### WORK REQUEST:
Word for word, write the lines below out again, with no pictures.
● ● ●
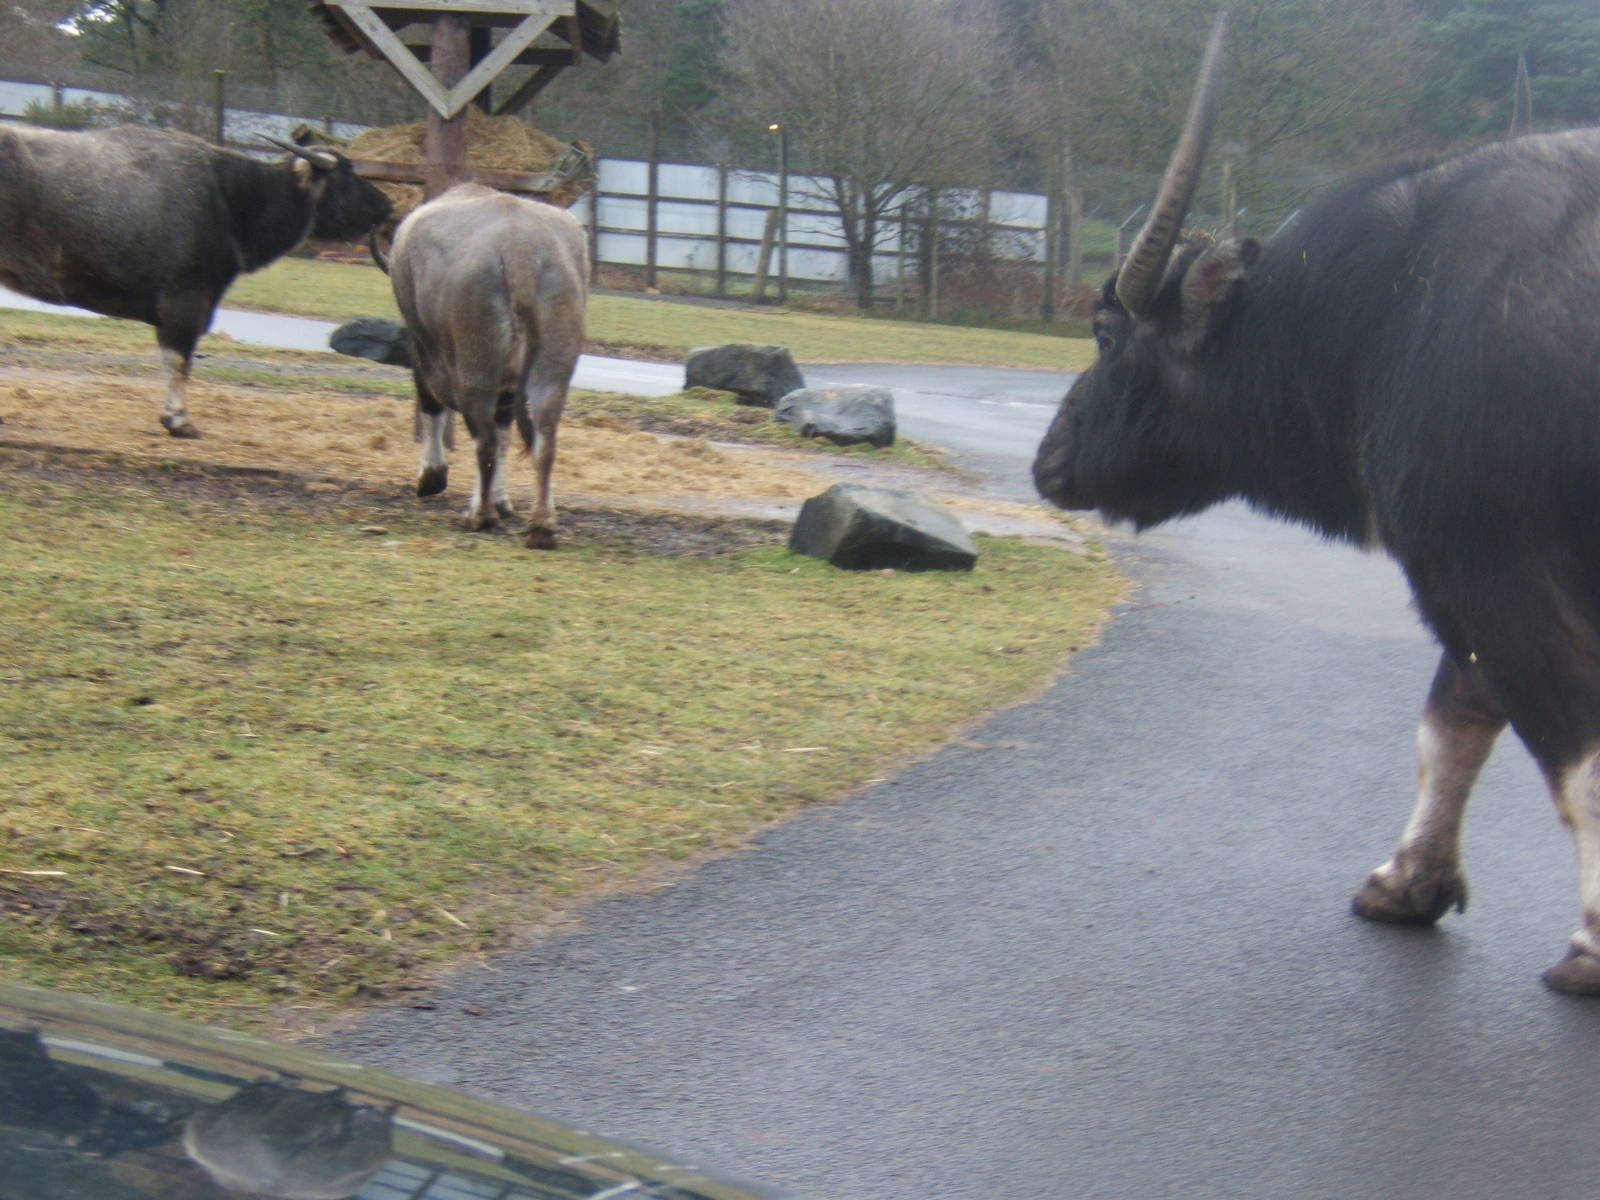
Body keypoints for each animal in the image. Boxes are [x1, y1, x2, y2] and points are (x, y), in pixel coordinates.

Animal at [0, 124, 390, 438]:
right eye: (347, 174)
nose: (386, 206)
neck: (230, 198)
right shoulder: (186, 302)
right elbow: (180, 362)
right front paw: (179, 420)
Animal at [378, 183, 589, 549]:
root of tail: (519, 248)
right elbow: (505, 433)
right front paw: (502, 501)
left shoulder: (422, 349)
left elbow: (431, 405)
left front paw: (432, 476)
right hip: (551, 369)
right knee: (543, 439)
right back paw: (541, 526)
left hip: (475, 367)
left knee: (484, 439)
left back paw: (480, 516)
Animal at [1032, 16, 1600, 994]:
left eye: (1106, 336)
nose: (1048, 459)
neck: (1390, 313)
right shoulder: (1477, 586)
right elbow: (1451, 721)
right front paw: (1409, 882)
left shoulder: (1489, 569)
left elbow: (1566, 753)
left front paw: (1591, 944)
● ● ●
### TASK SOLUTION:
Body keypoints for each animal in the image. Boxes are [x1, y1, x2, y2] and points are (x, y), in pixel coordinates.

Animal at [0, 124, 390, 438]:
right eye: (347, 174)
nose: (386, 206)
neck: (230, 198)
right shoulder: (186, 302)
right elbow: (180, 362)
right front paw: (179, 420)
Animal at [378, 183, 589, 549]:
root of tail: (519, 248)
right elbow: (505, 433)
right front paw: (502, 501)
left shoulder: (422, 349)
left elbow: (431, 405)
left front paw: (432, 476)
right hip: (551, 369)
right knee: (543, 439)
right back paw: (541, 526)
left hip: (475, 367)
left knee: (484, 439)
left back paw: (480, 516)
Animal at [1032, 16, 1600, 994]:
left eye: (1106, 336)
nose: (1048, 459)
neck: (1390, 313)
right shoulder: (1477, 586)
right elbow: (1451, 721)
right front paw: (1409, 882)
left shoulder: (1489, 569)
left elbow: (1566, 753)
left front paw: (1591, 944)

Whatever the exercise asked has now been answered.